## [Directions for this task]
Go through the entries below and print, exactly, the lines starting at the one with "X408990Y-368300D03*" and ending at the one with "X1930400Y-368300D03*", keeping both ends and no others.

## [Working data]

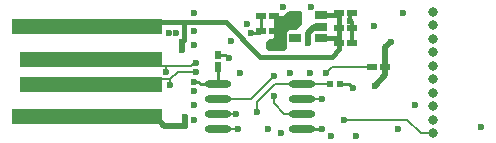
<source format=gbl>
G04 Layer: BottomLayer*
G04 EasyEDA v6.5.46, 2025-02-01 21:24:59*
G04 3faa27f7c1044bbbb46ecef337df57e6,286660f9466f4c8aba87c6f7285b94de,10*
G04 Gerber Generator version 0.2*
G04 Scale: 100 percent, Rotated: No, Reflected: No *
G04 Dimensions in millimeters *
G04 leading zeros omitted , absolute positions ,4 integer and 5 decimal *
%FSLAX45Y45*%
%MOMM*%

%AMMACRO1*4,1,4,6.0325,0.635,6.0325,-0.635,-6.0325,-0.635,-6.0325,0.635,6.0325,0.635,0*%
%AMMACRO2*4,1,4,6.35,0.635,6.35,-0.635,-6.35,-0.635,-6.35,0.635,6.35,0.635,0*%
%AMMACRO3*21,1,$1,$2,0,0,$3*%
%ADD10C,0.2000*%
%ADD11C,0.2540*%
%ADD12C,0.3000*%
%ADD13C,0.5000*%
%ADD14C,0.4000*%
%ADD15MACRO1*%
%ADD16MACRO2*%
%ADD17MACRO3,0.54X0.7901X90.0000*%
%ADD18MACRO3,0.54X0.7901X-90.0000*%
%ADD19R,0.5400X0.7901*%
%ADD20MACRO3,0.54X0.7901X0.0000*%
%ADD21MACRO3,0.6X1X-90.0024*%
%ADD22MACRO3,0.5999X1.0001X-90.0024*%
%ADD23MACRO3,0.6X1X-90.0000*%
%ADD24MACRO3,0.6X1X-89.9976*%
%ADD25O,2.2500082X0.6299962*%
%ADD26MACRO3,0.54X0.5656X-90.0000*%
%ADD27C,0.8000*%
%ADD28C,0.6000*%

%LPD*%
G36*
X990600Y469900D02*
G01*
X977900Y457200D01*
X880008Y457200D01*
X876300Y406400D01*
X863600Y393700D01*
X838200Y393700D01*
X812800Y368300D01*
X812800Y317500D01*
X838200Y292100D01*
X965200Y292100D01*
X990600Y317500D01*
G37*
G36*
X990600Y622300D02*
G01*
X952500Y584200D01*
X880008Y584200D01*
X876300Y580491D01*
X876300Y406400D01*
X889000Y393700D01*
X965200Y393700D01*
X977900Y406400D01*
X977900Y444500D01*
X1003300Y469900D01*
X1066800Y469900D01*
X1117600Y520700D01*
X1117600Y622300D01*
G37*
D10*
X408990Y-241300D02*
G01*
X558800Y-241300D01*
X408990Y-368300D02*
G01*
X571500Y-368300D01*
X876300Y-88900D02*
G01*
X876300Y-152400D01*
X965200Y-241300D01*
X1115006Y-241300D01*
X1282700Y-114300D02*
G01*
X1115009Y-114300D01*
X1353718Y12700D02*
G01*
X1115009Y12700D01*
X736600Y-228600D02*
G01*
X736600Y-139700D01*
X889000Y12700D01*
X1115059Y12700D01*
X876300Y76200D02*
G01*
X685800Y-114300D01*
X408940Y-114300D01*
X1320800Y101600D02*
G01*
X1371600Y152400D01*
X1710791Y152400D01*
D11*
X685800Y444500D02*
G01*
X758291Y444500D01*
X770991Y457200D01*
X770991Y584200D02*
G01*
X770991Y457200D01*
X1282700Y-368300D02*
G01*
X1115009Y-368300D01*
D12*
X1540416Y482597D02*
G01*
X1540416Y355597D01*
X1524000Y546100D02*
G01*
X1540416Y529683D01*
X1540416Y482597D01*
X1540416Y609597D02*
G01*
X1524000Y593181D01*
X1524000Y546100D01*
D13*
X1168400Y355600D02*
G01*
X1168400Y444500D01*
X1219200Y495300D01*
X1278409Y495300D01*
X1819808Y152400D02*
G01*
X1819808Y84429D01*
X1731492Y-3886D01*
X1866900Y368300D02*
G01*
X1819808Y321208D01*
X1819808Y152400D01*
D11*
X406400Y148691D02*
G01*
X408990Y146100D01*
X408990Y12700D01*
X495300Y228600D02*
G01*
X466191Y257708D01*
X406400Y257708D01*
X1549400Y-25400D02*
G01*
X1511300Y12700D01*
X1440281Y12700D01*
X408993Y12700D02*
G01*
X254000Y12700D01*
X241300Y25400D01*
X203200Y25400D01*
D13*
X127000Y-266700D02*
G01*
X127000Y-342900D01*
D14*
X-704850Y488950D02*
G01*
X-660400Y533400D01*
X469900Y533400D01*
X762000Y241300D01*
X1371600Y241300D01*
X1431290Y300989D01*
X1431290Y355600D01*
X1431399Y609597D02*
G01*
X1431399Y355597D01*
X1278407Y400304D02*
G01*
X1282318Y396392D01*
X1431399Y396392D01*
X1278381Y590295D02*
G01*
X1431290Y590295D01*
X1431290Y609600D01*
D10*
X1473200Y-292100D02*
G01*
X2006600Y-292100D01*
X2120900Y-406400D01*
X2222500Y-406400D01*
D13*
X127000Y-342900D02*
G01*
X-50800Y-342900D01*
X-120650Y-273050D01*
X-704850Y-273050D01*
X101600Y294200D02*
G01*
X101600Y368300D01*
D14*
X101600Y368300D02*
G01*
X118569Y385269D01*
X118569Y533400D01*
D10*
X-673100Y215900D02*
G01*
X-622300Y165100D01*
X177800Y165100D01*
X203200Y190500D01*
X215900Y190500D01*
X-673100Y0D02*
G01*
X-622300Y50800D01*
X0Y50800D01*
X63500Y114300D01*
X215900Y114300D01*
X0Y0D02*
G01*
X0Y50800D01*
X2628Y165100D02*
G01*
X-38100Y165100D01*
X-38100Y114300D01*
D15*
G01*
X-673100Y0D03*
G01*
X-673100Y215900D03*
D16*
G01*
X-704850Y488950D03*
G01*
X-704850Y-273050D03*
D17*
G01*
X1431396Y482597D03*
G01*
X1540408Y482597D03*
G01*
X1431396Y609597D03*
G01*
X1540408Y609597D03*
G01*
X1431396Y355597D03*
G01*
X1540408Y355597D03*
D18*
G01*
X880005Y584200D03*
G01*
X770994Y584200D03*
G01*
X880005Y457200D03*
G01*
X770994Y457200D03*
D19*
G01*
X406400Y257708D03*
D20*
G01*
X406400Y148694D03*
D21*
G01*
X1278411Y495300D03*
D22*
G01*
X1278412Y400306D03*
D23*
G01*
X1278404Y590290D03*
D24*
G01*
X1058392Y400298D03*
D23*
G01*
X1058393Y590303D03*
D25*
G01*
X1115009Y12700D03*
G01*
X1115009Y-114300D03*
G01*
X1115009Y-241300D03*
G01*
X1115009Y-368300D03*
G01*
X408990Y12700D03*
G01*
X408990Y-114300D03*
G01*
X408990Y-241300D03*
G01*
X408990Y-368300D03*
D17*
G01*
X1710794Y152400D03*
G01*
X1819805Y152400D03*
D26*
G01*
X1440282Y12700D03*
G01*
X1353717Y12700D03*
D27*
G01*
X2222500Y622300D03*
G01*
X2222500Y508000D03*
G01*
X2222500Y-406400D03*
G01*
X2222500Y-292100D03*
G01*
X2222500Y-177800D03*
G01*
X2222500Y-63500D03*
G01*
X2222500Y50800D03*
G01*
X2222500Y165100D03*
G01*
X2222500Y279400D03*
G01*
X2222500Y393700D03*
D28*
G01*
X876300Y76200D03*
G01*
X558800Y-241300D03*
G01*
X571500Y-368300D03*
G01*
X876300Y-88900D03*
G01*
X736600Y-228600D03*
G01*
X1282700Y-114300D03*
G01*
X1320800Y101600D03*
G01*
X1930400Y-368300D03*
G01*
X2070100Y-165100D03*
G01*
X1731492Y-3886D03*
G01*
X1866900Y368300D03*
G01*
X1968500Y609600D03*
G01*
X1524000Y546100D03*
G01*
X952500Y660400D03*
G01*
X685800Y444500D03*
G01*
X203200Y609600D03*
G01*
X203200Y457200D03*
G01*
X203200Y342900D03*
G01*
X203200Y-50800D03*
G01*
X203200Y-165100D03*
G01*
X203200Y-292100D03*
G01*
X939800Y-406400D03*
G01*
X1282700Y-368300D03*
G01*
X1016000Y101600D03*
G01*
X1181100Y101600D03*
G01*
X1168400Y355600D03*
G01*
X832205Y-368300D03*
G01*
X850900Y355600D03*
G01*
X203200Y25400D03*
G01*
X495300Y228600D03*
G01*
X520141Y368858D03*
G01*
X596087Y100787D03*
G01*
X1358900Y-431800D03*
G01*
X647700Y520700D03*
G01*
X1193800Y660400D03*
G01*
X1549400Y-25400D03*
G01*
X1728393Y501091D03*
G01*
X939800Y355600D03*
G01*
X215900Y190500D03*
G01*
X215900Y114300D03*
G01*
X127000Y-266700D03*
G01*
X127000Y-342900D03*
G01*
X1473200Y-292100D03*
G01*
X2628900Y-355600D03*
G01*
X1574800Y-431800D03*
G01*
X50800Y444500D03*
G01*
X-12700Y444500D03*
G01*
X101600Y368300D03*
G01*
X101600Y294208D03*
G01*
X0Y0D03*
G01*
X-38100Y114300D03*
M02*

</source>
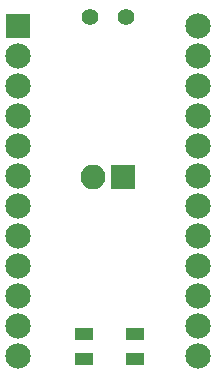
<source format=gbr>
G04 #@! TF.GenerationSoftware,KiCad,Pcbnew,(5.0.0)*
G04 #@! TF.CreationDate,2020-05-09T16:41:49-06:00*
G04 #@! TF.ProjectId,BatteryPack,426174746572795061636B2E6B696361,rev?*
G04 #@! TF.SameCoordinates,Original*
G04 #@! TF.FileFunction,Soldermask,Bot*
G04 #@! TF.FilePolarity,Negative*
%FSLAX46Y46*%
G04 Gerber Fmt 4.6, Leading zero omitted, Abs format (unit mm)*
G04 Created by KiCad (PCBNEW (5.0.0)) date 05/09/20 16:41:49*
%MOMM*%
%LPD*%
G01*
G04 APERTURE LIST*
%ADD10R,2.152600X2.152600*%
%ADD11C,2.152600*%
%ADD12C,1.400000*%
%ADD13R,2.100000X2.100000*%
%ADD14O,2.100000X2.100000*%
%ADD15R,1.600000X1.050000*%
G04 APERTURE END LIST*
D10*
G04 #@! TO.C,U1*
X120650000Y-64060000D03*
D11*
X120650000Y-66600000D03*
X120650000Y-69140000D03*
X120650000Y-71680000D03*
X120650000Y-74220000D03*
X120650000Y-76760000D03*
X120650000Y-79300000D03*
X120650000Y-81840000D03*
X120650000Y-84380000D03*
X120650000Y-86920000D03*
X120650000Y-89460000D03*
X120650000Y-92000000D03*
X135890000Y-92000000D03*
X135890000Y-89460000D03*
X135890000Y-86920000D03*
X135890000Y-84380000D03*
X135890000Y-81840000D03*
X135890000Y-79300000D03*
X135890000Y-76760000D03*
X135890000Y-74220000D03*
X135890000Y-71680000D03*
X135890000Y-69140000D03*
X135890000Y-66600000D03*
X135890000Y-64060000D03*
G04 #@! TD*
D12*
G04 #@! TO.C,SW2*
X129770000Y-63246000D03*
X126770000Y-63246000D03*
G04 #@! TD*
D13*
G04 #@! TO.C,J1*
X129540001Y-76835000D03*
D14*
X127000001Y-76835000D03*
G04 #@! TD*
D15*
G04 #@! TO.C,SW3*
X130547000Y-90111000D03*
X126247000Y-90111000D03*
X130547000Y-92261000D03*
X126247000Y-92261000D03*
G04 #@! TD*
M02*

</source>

...

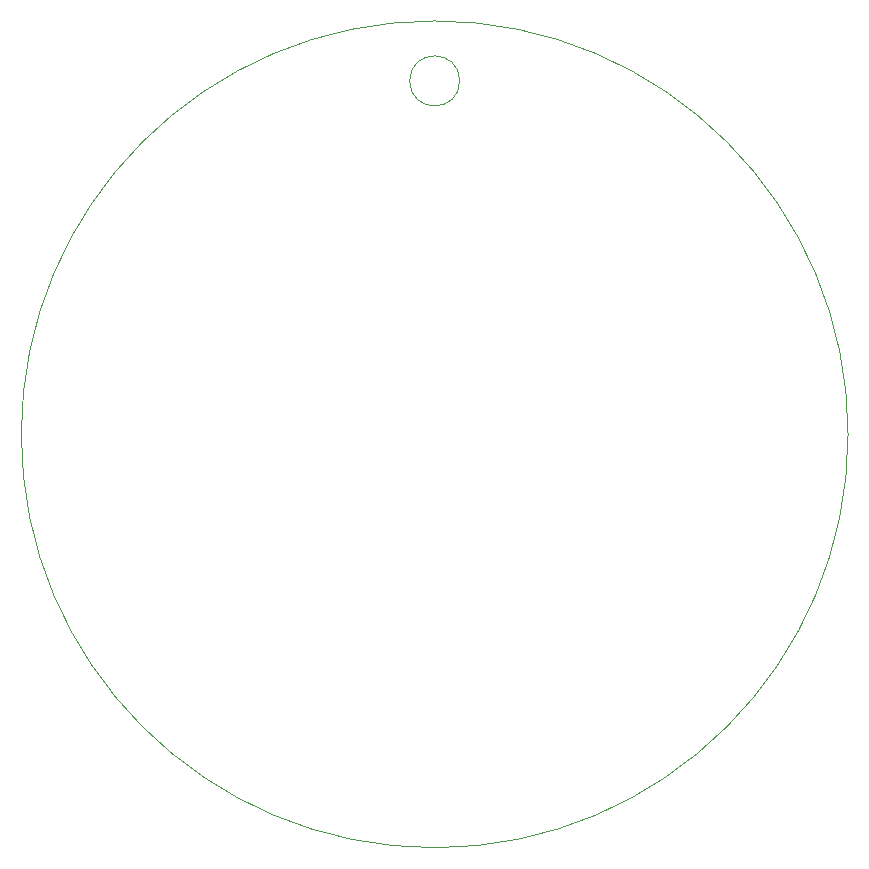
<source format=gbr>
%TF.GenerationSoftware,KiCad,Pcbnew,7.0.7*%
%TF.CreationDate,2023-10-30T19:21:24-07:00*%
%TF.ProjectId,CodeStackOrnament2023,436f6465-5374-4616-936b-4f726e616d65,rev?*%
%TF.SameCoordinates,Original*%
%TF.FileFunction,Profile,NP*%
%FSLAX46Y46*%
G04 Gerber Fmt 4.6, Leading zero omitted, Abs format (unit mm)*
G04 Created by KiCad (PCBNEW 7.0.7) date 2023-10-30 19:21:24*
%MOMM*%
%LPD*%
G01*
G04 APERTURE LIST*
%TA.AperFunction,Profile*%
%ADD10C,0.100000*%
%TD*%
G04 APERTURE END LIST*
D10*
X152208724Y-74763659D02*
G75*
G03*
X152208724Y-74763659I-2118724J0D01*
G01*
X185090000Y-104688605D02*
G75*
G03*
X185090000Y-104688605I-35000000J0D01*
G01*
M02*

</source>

## [Solution below]
X408990Y-368300D03*
D17*
G01*
X1710794Y152400D03*
G01*
X1819805Y152400D03*
D26*
G01*
X1440282Y12700D03*
G01*
X1353717Y12700D03*
D27*
G01*
X2222500Y622300D03*
G01*
X2222500Y508000D03*
G01*
X2222500Y-406400D03*
G01*
X2222500Y-292100D03*
G01*
X2222500Y-177800D03*
G01*
X2222500Y-63500D03*
G01*
X2222500Y50800D03*
G01*
X2222500Y165100D03*
G01*
X2222500Y279400D03*
G01*
X2222500Y393700D03*
D28*
G01*
X876300Y76200D03*
G01*
X558800Y-241300D03*
G01*
X571500Y-368300D03*
G01*
X876300Y-88900D03*
G01*
X736600Y-228600D03*
G01*
X1282700Y-114300D03*
G01*
X1320800Y101600D03*
G01*
X1930400Y-368300D03*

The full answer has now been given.